■ Problem requirements ■
Show every line in the entries below that contains the word "DAEWOO", copying each line in full.
START Data listing
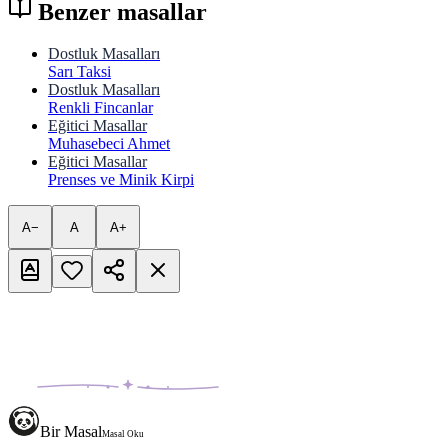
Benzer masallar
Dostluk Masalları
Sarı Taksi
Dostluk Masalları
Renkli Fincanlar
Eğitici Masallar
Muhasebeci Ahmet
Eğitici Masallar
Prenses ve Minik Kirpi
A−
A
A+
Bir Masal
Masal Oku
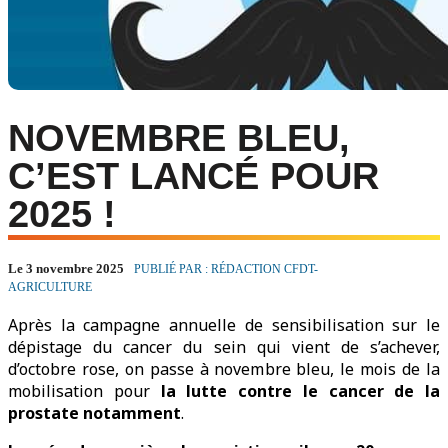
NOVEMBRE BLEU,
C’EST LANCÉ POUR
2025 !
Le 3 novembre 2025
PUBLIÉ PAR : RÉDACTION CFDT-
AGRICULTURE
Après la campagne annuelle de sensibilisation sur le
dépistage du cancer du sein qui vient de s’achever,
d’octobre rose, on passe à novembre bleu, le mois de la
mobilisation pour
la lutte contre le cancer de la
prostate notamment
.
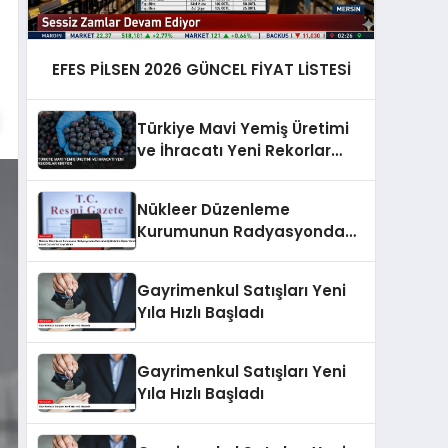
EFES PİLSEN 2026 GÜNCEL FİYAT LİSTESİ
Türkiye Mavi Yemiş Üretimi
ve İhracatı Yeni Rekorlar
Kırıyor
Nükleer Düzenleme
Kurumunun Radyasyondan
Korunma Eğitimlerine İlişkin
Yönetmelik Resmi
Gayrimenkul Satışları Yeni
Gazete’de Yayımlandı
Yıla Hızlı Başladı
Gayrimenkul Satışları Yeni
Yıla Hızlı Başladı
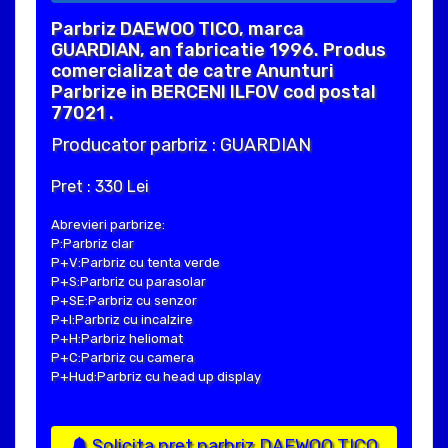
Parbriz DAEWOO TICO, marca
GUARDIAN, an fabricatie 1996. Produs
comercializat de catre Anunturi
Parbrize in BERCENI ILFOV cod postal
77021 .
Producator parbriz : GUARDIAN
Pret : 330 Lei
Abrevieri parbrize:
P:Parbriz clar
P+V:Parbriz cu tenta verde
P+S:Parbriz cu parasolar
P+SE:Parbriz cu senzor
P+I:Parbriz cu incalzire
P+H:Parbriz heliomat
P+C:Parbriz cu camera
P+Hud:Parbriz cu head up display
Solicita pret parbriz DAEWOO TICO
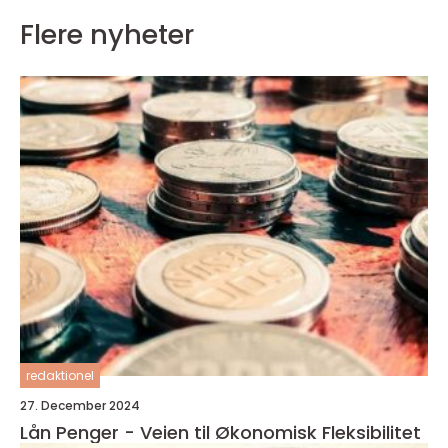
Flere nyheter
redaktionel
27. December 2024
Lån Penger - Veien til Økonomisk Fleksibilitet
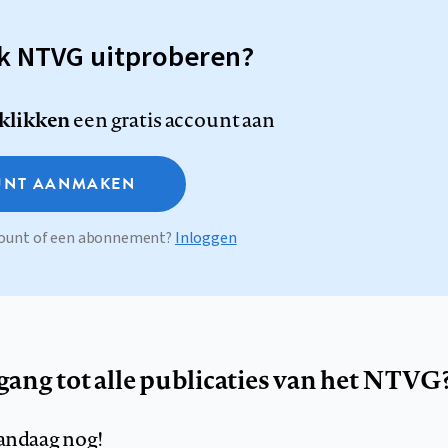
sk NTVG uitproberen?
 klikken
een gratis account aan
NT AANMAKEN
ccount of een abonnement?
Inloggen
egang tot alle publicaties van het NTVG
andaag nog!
END Data listing
START Data listing
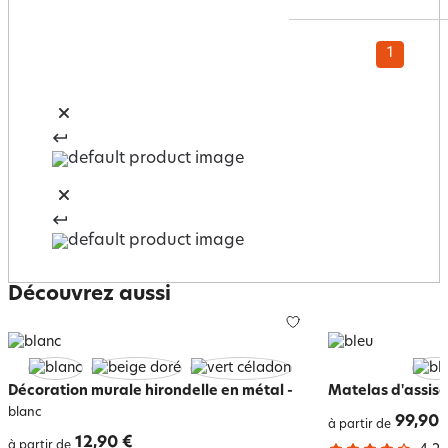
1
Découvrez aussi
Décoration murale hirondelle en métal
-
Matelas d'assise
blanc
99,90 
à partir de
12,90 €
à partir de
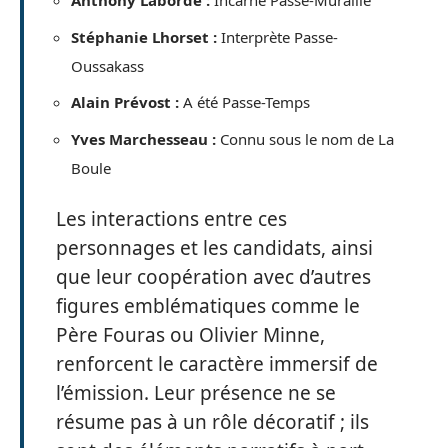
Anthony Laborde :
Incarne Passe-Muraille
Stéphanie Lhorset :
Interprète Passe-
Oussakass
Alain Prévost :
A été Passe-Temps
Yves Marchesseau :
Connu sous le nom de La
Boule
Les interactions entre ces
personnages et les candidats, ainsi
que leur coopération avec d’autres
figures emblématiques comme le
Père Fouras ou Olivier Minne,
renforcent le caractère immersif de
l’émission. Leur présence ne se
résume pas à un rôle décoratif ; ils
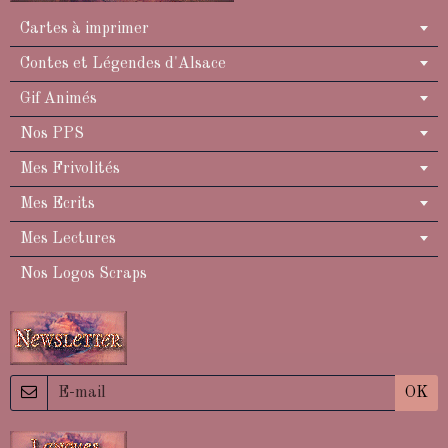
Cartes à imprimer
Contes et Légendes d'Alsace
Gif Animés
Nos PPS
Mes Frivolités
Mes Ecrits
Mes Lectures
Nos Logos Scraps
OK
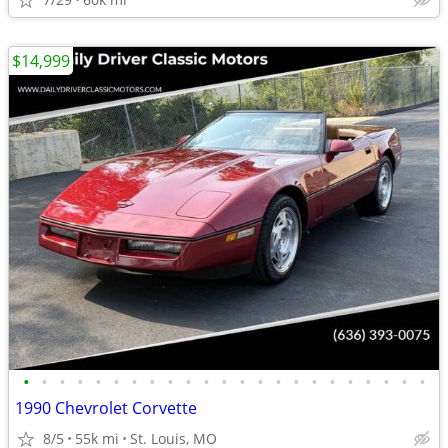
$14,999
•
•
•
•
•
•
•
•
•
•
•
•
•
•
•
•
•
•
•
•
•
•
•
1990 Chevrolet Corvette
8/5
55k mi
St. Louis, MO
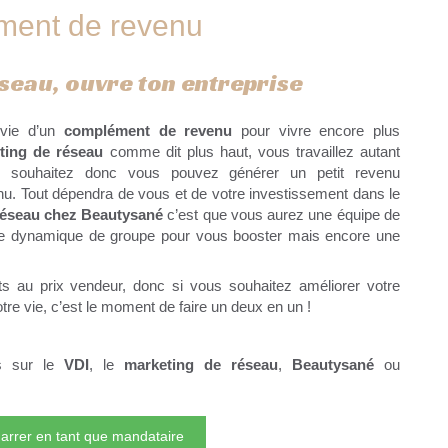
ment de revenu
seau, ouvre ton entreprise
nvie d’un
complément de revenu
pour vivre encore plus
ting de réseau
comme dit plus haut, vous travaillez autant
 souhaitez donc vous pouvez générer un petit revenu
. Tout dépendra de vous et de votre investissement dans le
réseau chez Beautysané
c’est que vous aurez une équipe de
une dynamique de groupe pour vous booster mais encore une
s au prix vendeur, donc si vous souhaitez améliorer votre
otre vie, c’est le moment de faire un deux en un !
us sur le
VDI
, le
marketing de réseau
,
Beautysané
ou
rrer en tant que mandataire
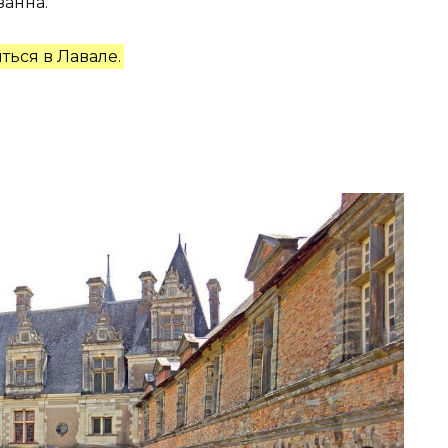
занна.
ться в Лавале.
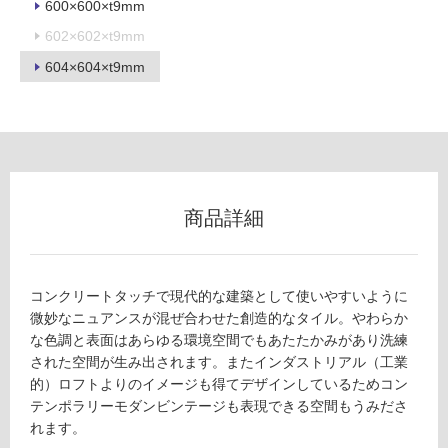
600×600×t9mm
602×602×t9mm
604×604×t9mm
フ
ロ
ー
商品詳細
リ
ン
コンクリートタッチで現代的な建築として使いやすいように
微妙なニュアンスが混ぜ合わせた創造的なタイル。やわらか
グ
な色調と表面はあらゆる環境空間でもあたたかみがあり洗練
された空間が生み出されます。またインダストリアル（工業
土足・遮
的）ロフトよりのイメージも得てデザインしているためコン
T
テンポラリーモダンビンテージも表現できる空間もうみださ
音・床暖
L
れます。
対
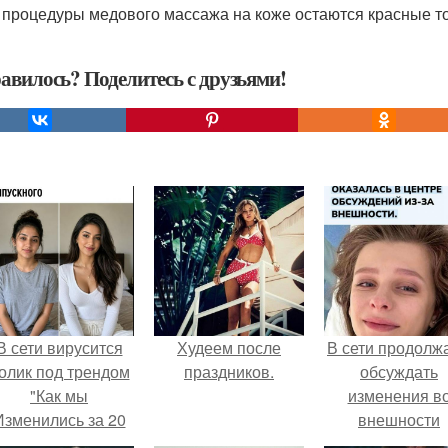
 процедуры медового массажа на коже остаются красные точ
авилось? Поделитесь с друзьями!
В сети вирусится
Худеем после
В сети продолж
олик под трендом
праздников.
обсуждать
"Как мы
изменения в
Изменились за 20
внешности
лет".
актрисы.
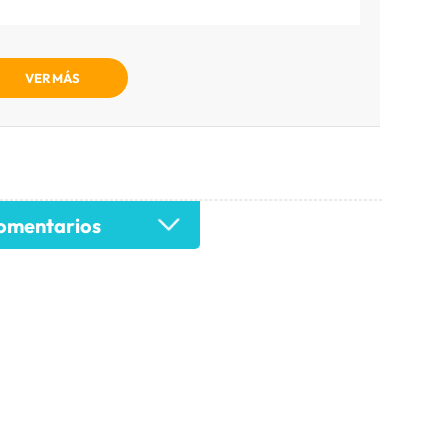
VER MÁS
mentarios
END Data listing
■ Task result ■
Parbriz DAEWOO TICO, marca
Solicita pret parbriz DAEWOO TICO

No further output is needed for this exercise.